Boas Erez: Un récent article paru dans la NZZ attire l’attention sur les enjeux des votations au sujet de l’AVS et de la Loi sur la prévoyance professionnelle (LPP); il considère que ces votations pourraient être un tournant pour notre politique sociale. Etes-vous d’accord avec cette idée?
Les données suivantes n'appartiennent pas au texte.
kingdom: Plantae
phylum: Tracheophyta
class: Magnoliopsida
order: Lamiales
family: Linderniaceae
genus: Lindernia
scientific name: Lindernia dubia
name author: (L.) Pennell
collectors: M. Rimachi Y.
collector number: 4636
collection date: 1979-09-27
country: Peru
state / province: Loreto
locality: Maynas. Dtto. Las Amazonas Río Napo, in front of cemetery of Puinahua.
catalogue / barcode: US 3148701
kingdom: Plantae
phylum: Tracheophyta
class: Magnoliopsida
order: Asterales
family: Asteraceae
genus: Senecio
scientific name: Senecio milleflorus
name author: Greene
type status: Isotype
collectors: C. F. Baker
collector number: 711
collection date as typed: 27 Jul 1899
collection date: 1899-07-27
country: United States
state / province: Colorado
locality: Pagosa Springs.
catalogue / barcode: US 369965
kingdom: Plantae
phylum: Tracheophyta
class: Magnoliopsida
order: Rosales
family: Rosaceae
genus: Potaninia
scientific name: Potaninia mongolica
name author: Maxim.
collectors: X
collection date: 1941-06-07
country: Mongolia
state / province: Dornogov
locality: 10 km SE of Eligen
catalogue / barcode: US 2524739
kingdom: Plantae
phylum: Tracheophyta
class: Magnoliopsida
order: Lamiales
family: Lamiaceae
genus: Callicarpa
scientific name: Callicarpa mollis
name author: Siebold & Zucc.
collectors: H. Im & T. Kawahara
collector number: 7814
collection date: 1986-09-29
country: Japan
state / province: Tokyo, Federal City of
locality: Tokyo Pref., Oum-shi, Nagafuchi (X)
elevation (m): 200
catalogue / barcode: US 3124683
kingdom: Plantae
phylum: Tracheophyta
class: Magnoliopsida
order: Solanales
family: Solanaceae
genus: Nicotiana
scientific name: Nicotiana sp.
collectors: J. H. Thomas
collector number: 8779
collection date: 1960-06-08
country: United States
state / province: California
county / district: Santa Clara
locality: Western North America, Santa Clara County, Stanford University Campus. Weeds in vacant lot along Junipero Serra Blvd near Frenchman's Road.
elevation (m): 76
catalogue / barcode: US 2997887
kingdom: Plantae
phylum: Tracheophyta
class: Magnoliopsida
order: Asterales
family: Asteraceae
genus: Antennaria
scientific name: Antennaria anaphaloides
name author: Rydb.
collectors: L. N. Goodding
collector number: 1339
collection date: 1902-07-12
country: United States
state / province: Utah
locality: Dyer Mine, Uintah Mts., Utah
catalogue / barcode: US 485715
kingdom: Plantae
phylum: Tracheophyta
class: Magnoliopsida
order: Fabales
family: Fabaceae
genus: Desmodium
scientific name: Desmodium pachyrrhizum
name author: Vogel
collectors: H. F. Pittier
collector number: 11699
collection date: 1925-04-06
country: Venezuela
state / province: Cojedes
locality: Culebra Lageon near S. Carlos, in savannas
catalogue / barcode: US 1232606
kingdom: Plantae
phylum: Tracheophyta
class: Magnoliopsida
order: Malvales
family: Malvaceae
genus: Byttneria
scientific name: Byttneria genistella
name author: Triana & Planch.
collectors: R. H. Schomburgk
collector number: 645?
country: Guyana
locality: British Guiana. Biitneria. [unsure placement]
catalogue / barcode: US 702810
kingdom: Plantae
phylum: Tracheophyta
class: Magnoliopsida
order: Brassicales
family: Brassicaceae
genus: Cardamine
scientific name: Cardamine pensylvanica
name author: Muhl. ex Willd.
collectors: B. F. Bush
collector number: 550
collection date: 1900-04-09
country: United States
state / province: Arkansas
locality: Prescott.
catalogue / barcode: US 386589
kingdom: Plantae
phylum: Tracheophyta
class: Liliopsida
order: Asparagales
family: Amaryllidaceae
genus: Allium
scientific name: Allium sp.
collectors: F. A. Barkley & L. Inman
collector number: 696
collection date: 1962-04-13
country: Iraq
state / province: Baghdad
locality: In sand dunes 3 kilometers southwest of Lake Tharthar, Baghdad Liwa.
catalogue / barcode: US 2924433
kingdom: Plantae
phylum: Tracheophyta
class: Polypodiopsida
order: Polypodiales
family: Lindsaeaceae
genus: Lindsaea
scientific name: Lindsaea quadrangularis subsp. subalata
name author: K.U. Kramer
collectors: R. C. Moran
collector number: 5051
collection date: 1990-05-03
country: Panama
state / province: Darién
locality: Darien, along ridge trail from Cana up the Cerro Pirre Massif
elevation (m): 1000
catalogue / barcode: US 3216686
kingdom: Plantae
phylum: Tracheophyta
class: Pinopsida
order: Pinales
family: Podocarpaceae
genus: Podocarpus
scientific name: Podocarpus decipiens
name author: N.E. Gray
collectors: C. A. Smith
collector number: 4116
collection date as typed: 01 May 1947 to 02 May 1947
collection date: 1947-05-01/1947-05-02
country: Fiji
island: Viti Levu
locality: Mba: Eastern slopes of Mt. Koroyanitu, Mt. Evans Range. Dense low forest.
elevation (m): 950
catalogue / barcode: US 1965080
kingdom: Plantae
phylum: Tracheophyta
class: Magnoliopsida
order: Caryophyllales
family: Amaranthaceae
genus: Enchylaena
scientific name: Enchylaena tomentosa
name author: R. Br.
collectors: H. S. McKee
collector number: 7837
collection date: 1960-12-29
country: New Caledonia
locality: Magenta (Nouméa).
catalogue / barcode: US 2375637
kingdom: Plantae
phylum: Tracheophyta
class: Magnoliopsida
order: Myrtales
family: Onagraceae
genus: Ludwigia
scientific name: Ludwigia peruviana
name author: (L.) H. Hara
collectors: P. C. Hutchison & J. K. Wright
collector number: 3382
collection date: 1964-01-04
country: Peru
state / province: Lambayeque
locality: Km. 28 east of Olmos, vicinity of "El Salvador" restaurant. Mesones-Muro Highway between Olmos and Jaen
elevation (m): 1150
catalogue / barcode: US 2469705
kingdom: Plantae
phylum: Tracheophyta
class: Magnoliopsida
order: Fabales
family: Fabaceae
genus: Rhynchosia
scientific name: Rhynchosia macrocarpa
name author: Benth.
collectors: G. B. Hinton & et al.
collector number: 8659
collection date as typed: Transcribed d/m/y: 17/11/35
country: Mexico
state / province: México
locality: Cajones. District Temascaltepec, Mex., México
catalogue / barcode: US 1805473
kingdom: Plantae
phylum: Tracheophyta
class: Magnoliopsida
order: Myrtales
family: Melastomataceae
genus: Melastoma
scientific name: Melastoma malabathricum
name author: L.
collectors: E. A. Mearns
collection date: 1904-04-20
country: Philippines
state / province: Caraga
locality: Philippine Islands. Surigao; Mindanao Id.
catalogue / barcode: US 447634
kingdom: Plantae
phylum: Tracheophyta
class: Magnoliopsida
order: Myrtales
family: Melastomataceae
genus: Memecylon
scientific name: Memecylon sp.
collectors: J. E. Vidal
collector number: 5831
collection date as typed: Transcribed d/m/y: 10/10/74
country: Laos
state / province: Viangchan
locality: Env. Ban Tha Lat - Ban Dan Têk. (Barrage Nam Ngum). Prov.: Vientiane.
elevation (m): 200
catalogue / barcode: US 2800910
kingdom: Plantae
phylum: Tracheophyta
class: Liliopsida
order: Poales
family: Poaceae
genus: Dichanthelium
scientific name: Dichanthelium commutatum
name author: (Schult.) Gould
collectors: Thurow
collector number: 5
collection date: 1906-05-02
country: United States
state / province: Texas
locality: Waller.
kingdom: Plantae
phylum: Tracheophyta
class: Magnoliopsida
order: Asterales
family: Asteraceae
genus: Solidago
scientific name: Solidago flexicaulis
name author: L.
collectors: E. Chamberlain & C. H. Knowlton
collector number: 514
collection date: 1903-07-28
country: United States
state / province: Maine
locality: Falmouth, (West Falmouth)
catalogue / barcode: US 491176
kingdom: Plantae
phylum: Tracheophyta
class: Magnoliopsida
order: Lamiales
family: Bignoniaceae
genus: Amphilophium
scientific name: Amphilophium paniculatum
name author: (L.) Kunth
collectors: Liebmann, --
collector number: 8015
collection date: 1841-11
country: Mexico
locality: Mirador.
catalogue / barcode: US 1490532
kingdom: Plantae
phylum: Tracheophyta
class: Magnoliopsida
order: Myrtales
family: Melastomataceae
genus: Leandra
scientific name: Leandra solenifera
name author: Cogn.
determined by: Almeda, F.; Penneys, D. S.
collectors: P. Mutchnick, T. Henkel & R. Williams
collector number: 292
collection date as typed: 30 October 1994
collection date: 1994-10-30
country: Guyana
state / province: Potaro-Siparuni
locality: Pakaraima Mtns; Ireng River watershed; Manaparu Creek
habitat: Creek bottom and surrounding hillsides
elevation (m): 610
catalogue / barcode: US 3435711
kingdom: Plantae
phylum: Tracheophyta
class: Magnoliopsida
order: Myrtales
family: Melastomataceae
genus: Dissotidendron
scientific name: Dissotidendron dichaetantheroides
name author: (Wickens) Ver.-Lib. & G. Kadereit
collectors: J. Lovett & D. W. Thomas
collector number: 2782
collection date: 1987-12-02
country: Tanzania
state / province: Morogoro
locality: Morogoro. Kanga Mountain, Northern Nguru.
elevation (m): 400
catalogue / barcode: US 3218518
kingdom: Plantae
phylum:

Pietro Boschetti: Même si c’est pour des raisons différentes, j’estime aussi que 2024 sera une année clé pour les retraites! D’ailleurs, je consacre les dernières pages de mon livre à cette actualité politique. Voyez-vous, le système suisse de prévoyance vieillesse ne se différencie pas radicalement de celui d’autres pays, mais il laisse une très grande place aux assurances-vie privées. En particulier, la prévoyance professionnelle qui constitue le «deuxième pilier» de notre système, dépend largement de la performance des marchés financiers. Or, à la différence de ce qui se passe dans d’autres pays, en Suisse le deuxième pilier est à la fois celui qui est censé assurer la part la plus importante des rentes, mais qui est en même temps le pilier le plus faible, avec un déficit annuel moyen de près de 6 milliards de francs depuis 2014. L’AVS est autrement plus robuste: elle n’a enregistré grosso modo qu’une quinzaine de déficits en 75 ans d’existence. Le discours catastrophiste à son égard est complètement infondé. De plus, l’importance donnée au deuxième pilier fait que notre système n’est de loin pas universaliste, dans le sens qu’il ne garantit des rentes qu’à celles et ceux qui travaillent, sans gommer les discriminations salariales, ce qui le rend très défavorable aux femmes. Ces raisons suffisent pour dire qu’il ne faut pas hésiter à renforcer l’AVS et réduire la place faite au deuxième pilier dans notre système de prévoyance vieillesse.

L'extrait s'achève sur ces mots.